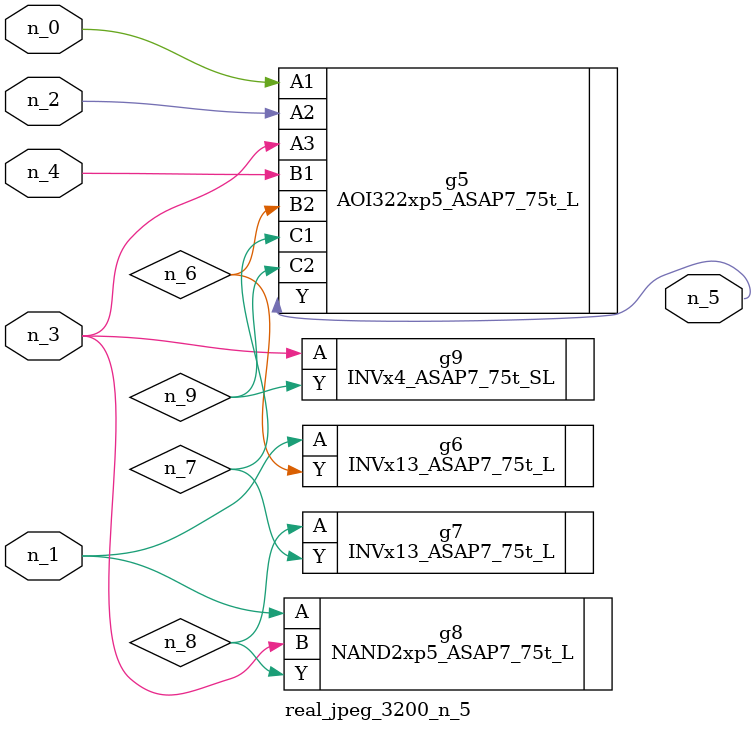
<source format=v>
module real_jpeg_3200_n_5 (n_4, n_0, n_1, n_2, n_3, n_5);

input n_4;
input n_0;
input n_1;
input n_2;
input n_3;

output n_5;

wire n_8;
wire n_6;
wire n_7;
wire n_9;

AOI322xp5_ASAP7_75t_L g5 ( 
.A1(n_0),
.A2(n_2),
.A3(n_3),
.B1(n_4),
.B2(n_6),
.C1(n_7),
.C2(n_9),
.Y(n_5)
);

INVx13_ASAP7_75t_L g6 ( 
.A(n_1),
.Y(n_6)
);

NAND2xp5_ASAP7_75t_L g8 ( 
.A(n_1),
.B(n_3),
.Y(n_8)
);

INVx4_ASAP7_75t_SL g9 ( 
.A(n_3),
.Y(n_9)
);

INVx13_ASAP7_75t_L g7 ( 
.A(n_8),
.Y(n_7)
);


endmodule
</source>
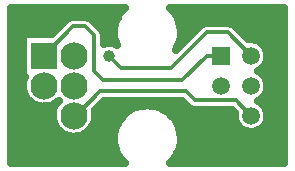
<source format=gbr>
G04 DipTrace 2.4.0.2*
%INBottom.gbr*%
%MOIN*%
%ADD13C,0.0118*%
%ADD14C,0.025*%
%ADD16C,0.0906*%
%ADD17R,0.0906X0.0906*%
%ADD18C,0.0591*%
%ADD19R,0.0591X0.0591*%
%ADD20C,0.0394*%
%FSLAX44Y44*%
G04*
G70*
G90*
G75*
G01*
%LNBottom*%
%LPD*%
X3642Y3937D2*
D13*
X4035Y3543D1*
X5709D1*
X6890Y4724D1*
X7602D1*
X8374Y3953D1*
X2469Y1953D2*
X2543D1*
X3346Y2756D1*
X6201D1*
X6496Y2461D1*
X7866D1*
X8374Y1953D1*
X7374Y3953D2*
X6890D1*
X6087Y3150D1*
X3445D1*
X3150Y3445D1*
Y4626D1*
X2854Y4921D1*
X2437D1*
X1468Y3953D1*
D20*
X3642Y3937D3*
X390Y5292D2*
D14*
X3940D1*
X5900D2*
X9451D1*
X390Y5043D2*
X2092D1*
X3201D2*
X3834D1*
X6009D2*
X9451D1*
X390Y4794D2*
X1842D1*
X3439D2*
X3787D1*
X6056D2*
X6494D1*
X7998D2*
X9451D1*
X390Y4546D2*
X737D1*
X3486D2*
X3799D1*
X6041D2*
X6244D1*
X8248D2*
X9451D1*
X390Y4297D2*
X737D1*
X8826D2*
X9451D1*
X390Y4048D2*
X737D1*
X8939D2*
X9451D1*
X390Y3800D2*
X737D1*
X8927D2*
X9451D1*
X390Y3551D2*
X737D1*
X8771D2*
X9451D1*
X390Y3302D2*
X737D1*
X8822D2*
X9451D1*
X390Y3053D2*
X744D1*
X8939D2*
X9451D1*
X390Y2805D2*
X752D1*
X8927D2*
X9451D1*
X390Y2556D2*
X862D1*
X8779D2*
X9451D1*
X390Y2307D2*
X1159D1*
X3365D2*
X6182D1*
X8818D2*
X9451D1*
X390Y2059D2*
X1744D1*
X3193D2*
X4217D1*
X5626D2*
X7803D1*
X8935D2*
X9451D1*
X390Y1810D2*
X1752D1*
X3185D2*
X3983D1*
X5861D2*
X7819D1*
X8927D2*
X9451D1*
X390Y1561D2*
X1858D1*
X3080D2*
X3854D1*
X5990D2*
X7963D1*
X8783D2*
X9451D1*
X390Y1313D2*
X2147D1*
X2791D2*
X3795D1*
X6048D2*
X9451D1*
X390Y1064D2*
X3791D1*
X6052D2*
X9451D1*
X390Y815D2*
X3846D1*
X5994D2*
X9451D1*
X390Y567D2*
X3971D1*
X5873D2*
X9451D1*
X6025Y4600D2*
X6004Y4477D1*
X5969Y4356D1*
X5921Y4241D1*
X5866Y4142D1*
X6669Y4945D1*
X6773Y5014D1*
X6890Y5037D1*
X7602D1*
X7724Y5012D1*
X7823Y4945D1*
X8273Y4495D1*
X8415Y4500D1*
X8537Y4476D1*
X8651Y4426D1*
X8751Y4351D1*
X8831Y4255D1*
X8888Y4144D1*
X8918Y4023D1*
X8922Y3953D1*
X8908Y3829D1*
X8866Y3711D1*
X8799Y3606D1*
X8710Y3519D1*
X8599Y3453D1*
X8651Y3426D1*
X8751Y3351D1*
X8831Y3255D1*
X8888Y3144D1*
X8918Y3023D1*
X8922Y2953D1*
X8908Y2829D1*
X8866Y2711D1*
X8799Y2606D1*
X8710Y2519D1*
X8599Y2453D1*
X8651Y2426D1*
X8751Y2351D1*
X8831Y2255D1*
X8888Y2144D1*
X8918Y2023D1*
X8922Y1953D1*
X8908Y1829D1*
X8866Y1711D1*
X8799Y1606D1*
X8710Y1519D1*
X8603Y1455D1*
X8485Y1416D1*
X8360Y1405D1*
X8237Y1422D1*
X8120Y1467D1*
X8017Y1536D1*
X7932Y1628D1*
X7870Y1736D1*
X7834Y1855D1*
X7826Y1980D1*
X7837Y2045D1*
X7736Y2149D1*
X6496Y2148D1*
X6374Y2173D1*
X6275Y2240D1*
X6074Y2442D1*
X3478Y2444D1*
X3156Y2124D1*
X3174Y1953D1*
X3163Y1828D1*
X3131Y1708D1*
X3077Y1595D1*
X3005Y1494D1*
X2915Y1406D1*
X2812Y1336D1*
X2698Y1285D1*
X2577Y1255D1*
X2452Y1247D1*
X2328Y1261D1*
X2209Y1297D1*
X2097Y1353D1*
X1997Y1427D1*
X1912Y1519D1*
X1844Y1623D1*
X1796Y1739D1*
X1769Y1860D1*
X1763Y1985D1*
X1780Y2109D1*
X1818Y2228D1*
X1877Y2338D1*
X1969Y2449D1*
X1812Y2336D1*
X1698Y2285D1*
X1577Y2255D1*
X1452Y2247D1*
X1328Y2261D1*
X1209Y2297D1*
X1097Y2353D1*
X997Y2427D1*
X912Y2519D1*
X844Y2623D1*
X796Y2739D1*
X769Y2860D1*
X763Y2985D1*
X780Y3109D1*
X828Y3245D1*
X763Y3247D1*
Y4659D1*
X1735D1*
X2216Y5142D1*
X2320Y5211D1*
X2437Y5233D1*
X2854D1*
X2976Y5209D1*
X3075Y5142D1*
X3370Y4847D1*
X3439Y4743D1*
X3462Y4626D1*
Y4349D1*
X3523Y4371D1*
X3646Y4387D1*
X3770Y4368D1*
X3892Y4309D1*
X3836Y4487D1*
X3817Y4611D1*
X3811Y4735D1*
X3819Y4860D1*
X3841Y4983D1*
X3877Y5103D1*
X3926Y5218D1*
X3988Y5326D1*
X4061Y5427D1*
X4172Y5542D1*
X1727Y5540D1*
X365D1*
Y365D1*
X4166D1*
X4048Y495D1*
X3976Y598D1*
X3917Y708D1*
X3870Y824D1*
X3836Y944D1*
X3817Y1067D1*
X3811Y1192D1*
X3819Y1317D1*
X3841Y1440D1*
X3877Y1559D1*
X3926Y1674D1*
X3988Y1783D1*
X4061Y1884D1*
X4146Y1976D1*
X4240Y2058D1*
X4343Y2129D1*
X4453Y2188D1*
X4569Y2234D1*
X4690Y2267D1*
X4813Y2286D1*
X4938Y2292D1*
X5062Y2283D1*
X5185Y2260D1*
X5305Y2223D1*
X5419Y2174D1*
X5528Y2111D1*
X5628Y2037D1*
X5720Y1953D1*
X5802Y1858D1*
X5872Y1755D1*
X5931Y1644D1*
X5976Y1528D1*
X6009Y1407D1*
X6032Y1181D1*
X6025Y1056D1*
X6004Y933D1*
X5969Y813D1*
X5921Y698D1*
X5861Y589D1*
X5788Y487D1*
X5672Y365D1*
X9477D1*
Y5540D1*
X5677D1*
X5802Y5401D1*
X5872Y5298D1*
X5931Y5188D1*
X5976Y5071D1*
X6009Y4951D1*
X6032Y4724D1*
X6025Y4600D1*
D16*
X2469Y3953D3*
D17*
X1469D3*
D16*
X2469Y2953D3*
X1469D3*
X2469Y1953D3*
X1469D3*
D18*
X8374Y3953D3*
D19*
X7374D3*
D18*
X8374Y2953D3*
X7374D3*
X8374Y1953D3*
X7374D3*
M02*

</source>
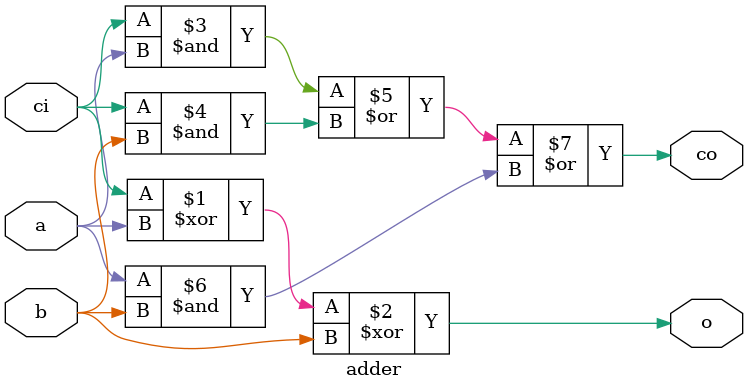
<source format=v>
module adder(input ci, a, b, output o, co);

	assign o = ci ^ a ^ b;
	assign co = (ci&a) | (ci&b) | (a&b);

endmodule
</source>
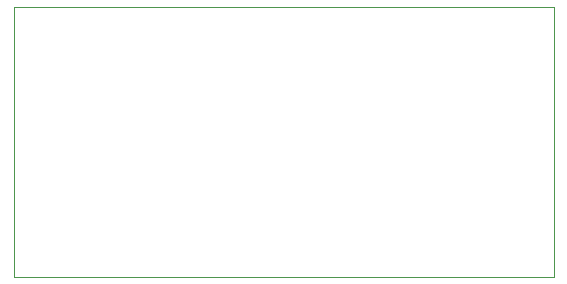
<source format=gbr>
%TF.GenerationSoftware,KiCad,Pcbnew,(5.1.9)-1*%
%TF.CreationDate,2021-03-10T13:48:37-05:00*%
%TF.ProjectId,RKJXT1F42001_Breakout,524b4a58-5431-4463-9432-3030315f4272,rev?*%
%TF.SameCoordinates,Original*%
%TF.FileFunction,Profile,NP*%
%FSLAX46Y46*%
G04 Gerber Fmt 4.6, Leading zero omitted, Abs format (unit mm)*
G04 Created by KiCad (PCBNEW (5.1.9)-1) date 2021-03-10 13:48:37*
%MOMM*%
%LPD*%
G01*
G04 APERTURE LIST*
%TA.AperFunction,Profile*%
%ADD10C,0.050000*%
%TD*%
G04 APERTURE END LIST*
D10*
X165100000Y-63500000D02*
X119380000Y-63500000D01*
X165100000Y-86360000D02*
X165100000Y-63500000D01*
X119380000Y-86360000D02*
X165100000Y-86360000D01*
X119380000Y-63500000D02*
X119380000Y-86360000D01*
M02*

</source>
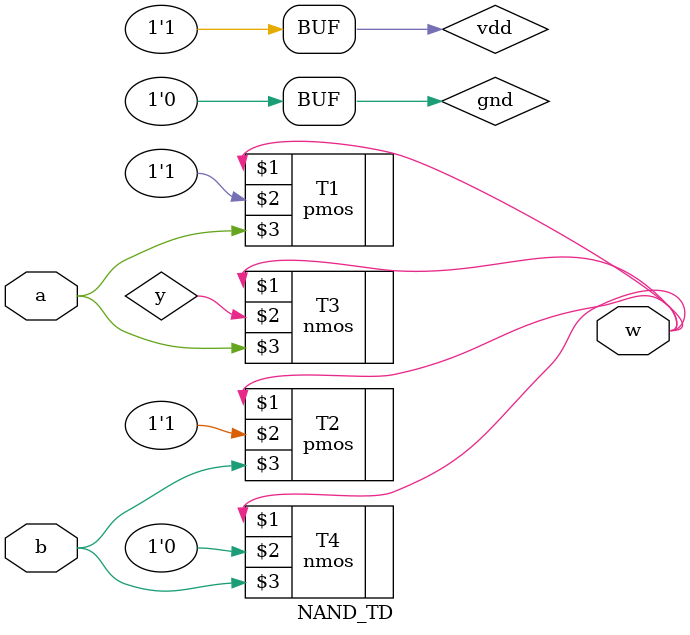
<source format=v>
`timescale 1ns / 1ps
module NAND_TD( input a ,input b, output w   );
	supply1 vdd ;
	supply0 gnd ;
	wire y ;
	pmos #(6)T1(w ,vdd, a);
	pmos #(6)T2(w,vdd,b);
	nmos #(5)T3(w,y,a);
	nmos #(5)T4(w,gnd,b);
endmodule

</source>
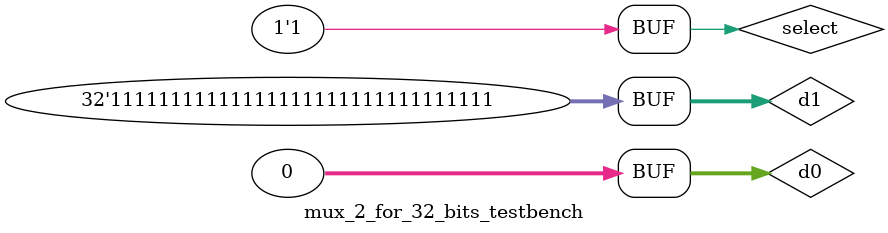
<source format=v>

module mux_2_for_32_bits_testbench();
	
	reg select;
	reg [31:0] d0;
	reg [31:0] d1;
	
	wire [31:0] result;

	mux_2_for_32_bits  _mux(result, d0, d1, select);
	
	initial begin
	//and

	select = 0;
	d0 = 32'b11111111111111111111111111111111;
	d1 = 32'b00000000000000000000000000000000;
	
	#1;
	
	select = 1;
	d0 = 32'b00000000000000000000000000000000;
	d1 = 32'b11111111111111111111111111111111;
	
	end
	
	initial begin
	$monitor("select =>%1b\n  d0=%32b\n  d1=%32b\n  result=%32b\n",select,d0,d1, result);
	end
	
	
endmodule
</source>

Required action: Beginning at the line above that contains "X5921Y4241D1*", return each line exactly through the line that contains "X8908Y2829D1*", and no others.

Exercise response:
X5921Y4241D1*
X5866Y4142D1*
X6669Y4945D1*
X6773Y5014D1*
X6890Y5037D1*
X7602D1*
X7724Y5012D1*
X7823Y4945D1*
X8273Y4495D1*
X8415Y4500D1*
X8537Y4476D1*
X8651Y4426D1*
X8751Y4351D1*
X8831Y4255D1*
X8888Y4144D1*
X8918Y4023D1*
X8922Y3953D1*
X8908Y3829D1*
X8866Y3711D1*
X8799Y3606D1*
X8710Y3519D1*
X8599Y3453D1*
X8651Y3426D1*
X8751Y3351D1*
X8831Y3255D1*
X8888Y3144D1*
X8918Y3023D1*
X8922Y2953D1*
X8908Y2829D1*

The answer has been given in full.